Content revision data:
↓↓↓

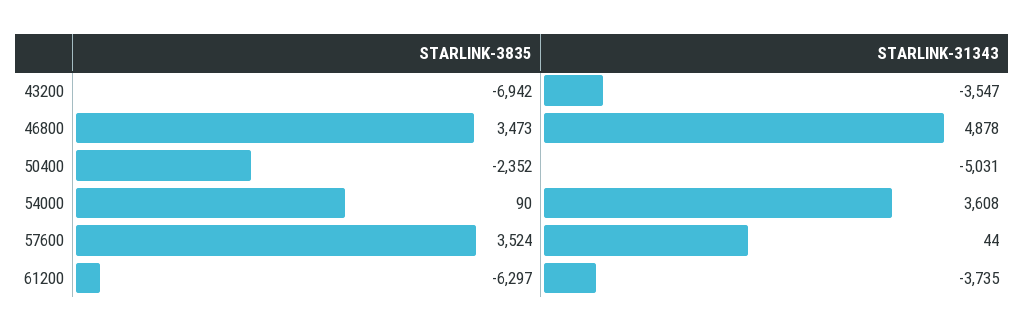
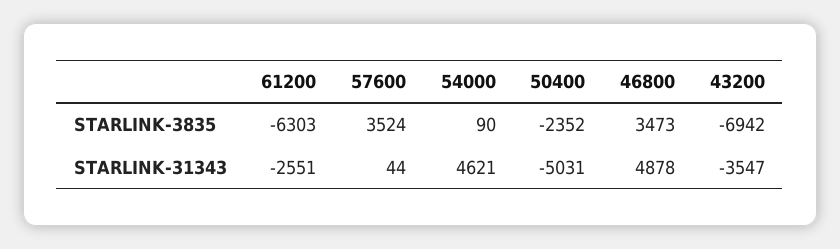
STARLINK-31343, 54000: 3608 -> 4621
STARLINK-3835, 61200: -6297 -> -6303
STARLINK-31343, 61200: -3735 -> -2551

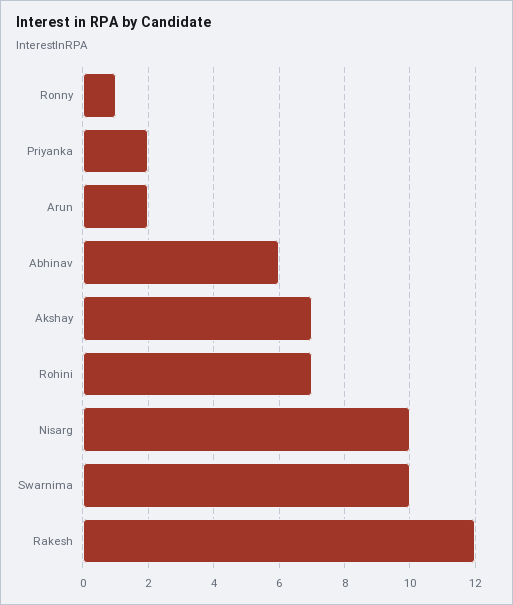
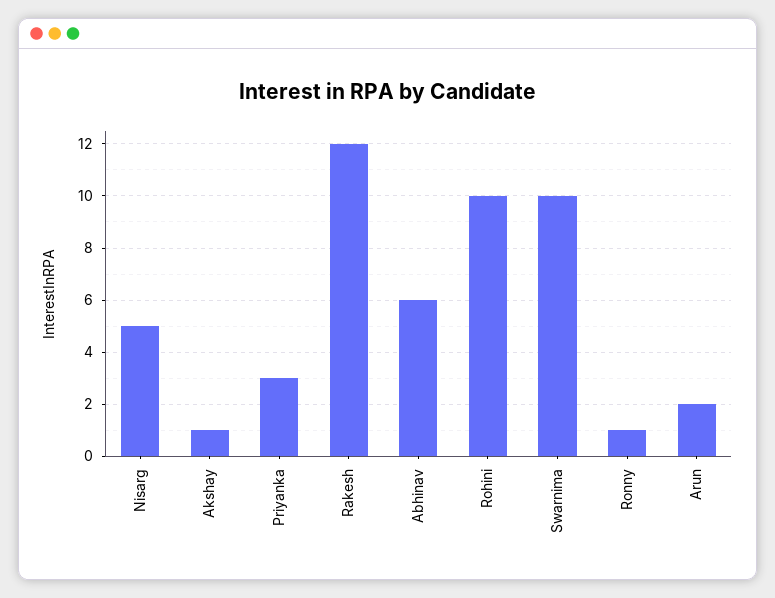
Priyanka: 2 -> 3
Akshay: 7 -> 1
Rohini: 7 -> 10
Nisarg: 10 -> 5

↑↑↑

Gather and copy every line of the data in which the string "STARLINK" is found.

STARLINK-31343, 54000: 3608 -> 4621
STARLINK-3835, 61200: -6297 -> -6303
STARLINK-31343, 61200: -3735 -> -2551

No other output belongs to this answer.